| 1 | = !BioPerl Round Trip , Second Pass = |
| 2 | |
| 3 | Looking into problems identified in the first pass. Solving major problems when possible. |
| 4 | Tag '''MAJOR''' means that this should be solved if possible. '''minor''' comments are for logging only. |
| 5 | |
| 6 | Based on bioperl-live SVN revision 14501. |
| 7 | |
| 8 | !BioPerl does not have parsers for these formats: |
| 9 | |
| 10 | * ASN.1 |
| 11 | * genbank XML |
| 12 | * INSD XML |
| 13 | |
| 14 | == fasta == |
| 15 | |
| 16 | * minor: the length of the sequence line can vary (settable using method Bio::SeqIO::fasta::width() ) |
| 17 | |
| 18 | == embl == |
| 19 | |
| 20 | * ~~MAJOR: sequence name and accession lost in conversion~~ |
| 21 | * The downloaded sequence file was mysteriously mangled.

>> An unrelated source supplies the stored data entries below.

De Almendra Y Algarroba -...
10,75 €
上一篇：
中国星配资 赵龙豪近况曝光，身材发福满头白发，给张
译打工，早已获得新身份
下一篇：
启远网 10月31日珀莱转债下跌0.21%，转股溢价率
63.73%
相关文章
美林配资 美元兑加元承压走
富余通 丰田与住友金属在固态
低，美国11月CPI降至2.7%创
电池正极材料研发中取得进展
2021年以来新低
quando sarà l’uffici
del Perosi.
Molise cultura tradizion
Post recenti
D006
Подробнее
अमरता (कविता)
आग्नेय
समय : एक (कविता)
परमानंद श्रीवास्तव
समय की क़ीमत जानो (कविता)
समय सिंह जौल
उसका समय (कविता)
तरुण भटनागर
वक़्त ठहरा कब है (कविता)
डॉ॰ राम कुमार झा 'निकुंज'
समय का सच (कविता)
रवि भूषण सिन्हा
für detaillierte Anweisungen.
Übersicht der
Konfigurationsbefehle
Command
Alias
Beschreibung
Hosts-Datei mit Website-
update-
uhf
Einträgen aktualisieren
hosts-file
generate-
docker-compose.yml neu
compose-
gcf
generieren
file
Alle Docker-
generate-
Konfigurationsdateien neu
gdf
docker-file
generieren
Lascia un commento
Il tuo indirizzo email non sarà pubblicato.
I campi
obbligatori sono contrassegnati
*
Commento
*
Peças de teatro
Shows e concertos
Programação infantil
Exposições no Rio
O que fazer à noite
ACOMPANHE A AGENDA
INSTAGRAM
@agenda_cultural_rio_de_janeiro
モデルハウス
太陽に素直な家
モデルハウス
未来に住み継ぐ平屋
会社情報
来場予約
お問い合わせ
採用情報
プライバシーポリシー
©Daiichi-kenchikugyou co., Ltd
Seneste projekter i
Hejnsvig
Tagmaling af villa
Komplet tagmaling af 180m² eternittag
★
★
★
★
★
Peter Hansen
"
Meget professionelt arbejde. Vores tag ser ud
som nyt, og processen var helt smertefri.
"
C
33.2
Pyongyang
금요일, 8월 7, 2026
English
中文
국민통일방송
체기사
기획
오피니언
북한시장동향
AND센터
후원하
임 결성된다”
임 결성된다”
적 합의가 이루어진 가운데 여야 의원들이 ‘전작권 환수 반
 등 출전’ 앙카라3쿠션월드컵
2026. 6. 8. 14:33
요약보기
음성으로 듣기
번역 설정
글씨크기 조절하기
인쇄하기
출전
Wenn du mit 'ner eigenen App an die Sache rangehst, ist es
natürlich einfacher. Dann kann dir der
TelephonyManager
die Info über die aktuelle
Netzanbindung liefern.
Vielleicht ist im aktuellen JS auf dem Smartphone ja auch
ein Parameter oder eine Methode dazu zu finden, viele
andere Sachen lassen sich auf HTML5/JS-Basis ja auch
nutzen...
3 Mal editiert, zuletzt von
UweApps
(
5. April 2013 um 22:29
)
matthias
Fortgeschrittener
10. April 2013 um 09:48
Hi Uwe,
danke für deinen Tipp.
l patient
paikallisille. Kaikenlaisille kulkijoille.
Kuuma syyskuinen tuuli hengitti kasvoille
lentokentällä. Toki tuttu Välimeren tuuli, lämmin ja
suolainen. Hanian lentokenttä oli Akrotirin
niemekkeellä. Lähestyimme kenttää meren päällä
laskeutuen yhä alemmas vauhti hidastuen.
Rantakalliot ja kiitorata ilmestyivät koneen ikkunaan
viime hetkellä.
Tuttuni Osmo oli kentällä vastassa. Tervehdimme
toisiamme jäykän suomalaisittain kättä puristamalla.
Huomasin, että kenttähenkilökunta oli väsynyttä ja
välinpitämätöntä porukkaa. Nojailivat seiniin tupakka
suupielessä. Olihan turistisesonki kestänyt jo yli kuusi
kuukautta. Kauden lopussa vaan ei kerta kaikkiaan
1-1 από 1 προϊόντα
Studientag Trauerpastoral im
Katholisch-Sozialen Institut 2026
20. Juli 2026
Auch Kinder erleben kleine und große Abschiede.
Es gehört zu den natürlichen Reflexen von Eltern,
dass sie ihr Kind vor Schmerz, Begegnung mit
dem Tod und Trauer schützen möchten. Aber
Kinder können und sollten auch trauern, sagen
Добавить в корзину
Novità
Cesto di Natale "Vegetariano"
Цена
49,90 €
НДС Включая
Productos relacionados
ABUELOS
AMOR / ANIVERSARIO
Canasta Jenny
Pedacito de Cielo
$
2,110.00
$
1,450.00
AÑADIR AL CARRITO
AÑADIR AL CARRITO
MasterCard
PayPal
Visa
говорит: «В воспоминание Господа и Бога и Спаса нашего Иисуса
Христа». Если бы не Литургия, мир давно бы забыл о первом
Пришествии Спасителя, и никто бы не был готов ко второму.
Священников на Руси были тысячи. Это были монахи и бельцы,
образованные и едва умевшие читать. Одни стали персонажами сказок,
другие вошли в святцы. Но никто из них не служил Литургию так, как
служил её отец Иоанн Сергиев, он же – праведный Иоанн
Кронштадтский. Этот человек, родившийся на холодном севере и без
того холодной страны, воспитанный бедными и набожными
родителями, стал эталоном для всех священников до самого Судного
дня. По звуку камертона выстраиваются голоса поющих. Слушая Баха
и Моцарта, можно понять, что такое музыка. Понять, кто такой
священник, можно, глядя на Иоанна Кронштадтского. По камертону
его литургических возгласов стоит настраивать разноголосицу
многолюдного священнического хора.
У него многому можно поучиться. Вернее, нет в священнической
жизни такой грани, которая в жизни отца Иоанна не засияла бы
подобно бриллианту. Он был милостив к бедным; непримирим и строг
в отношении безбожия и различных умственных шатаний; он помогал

New file uploaded. Parser works. |
| 22 | * '''Note:''' EMBL format does not have a separate name any more. The primary accession number is now the name on the ID line. |
| 23 | * MAJOR: OX line for !TaxId is lost |
| 24 | * minor: only the actual data on the DT (date) line is kept |
| 25 | {{{ |
| 26 | DT 27-FEB-1998 (Rel. 54, Created) |
| 27 | DT 14-NOV-2006 (Rel. 89, Last updated, Version 6) |
| 28 | -> |
| 29 | DT 27-FEB-1998 |
| 30 | DT 14-NOV-2006 |
| 31 | }}} |
| 32 | * minor: The RC (Reference Comment) lines in the Reference section are ignored. |
| 33 | {{{ |
| 34 | RC revised by [4] |
| 35 | }}} |
| 36 | * minor: Word wrapping differnences if free text lines, especially in author lists |
| 37 | * minor: the feature key/value pairs (FT) are not returned in order |
| 38 | * minor: SQ line does not contain CRC32 value |
| 39 | * note: there is a method for CRC64 in Bio::SeqIO::swiss::_crc64 |
| 40 | |
| 41 | |
| 42 | == genbank == |
| 43 | |
| 44 | * MAJOR: SOURCE line adds full stop to the end of the line (following old genbank conversion?) |
| 45 | * minor: line BASE not present in recent genbank file, still generated by bioperl |
| 46 | * minor: features are not returned in order |
| 47 | |
| 48 | == swiss-prot == |
| 49 | |
| 50 | * minor: No full stop at the end of the DT lines |
| 51 | * MAJOR: GN line returning only value from key/value pairs (e.g. |
| 52 | {{{ |
| 53 | GN Name=DOF3.7; Synonyms=BBFA, DAG1;... |
| 54 | -> |
| 55 | GN DOF3.7 OR BBFA OR DAG1 ... |
| 56 | }}} |
| 57 | * minor: OC line word wrapping differences |
| 58 | * minor: extra spaces at the end of the first RT line when there are more than one of them |
| 59 | * MAJOR: RX line:DOI key/value pair lost |
| 60 | * MAJOR: PE (evidence) line returned between CC and DR lines when it should be between DR and KW lines |
| 61 | * minor: extra space after first FT line |
| 62 | * minor: FTid sometimes not written on its own line |
| 63 | * minor: extra space written to the end of the sequence line |
| 64 | |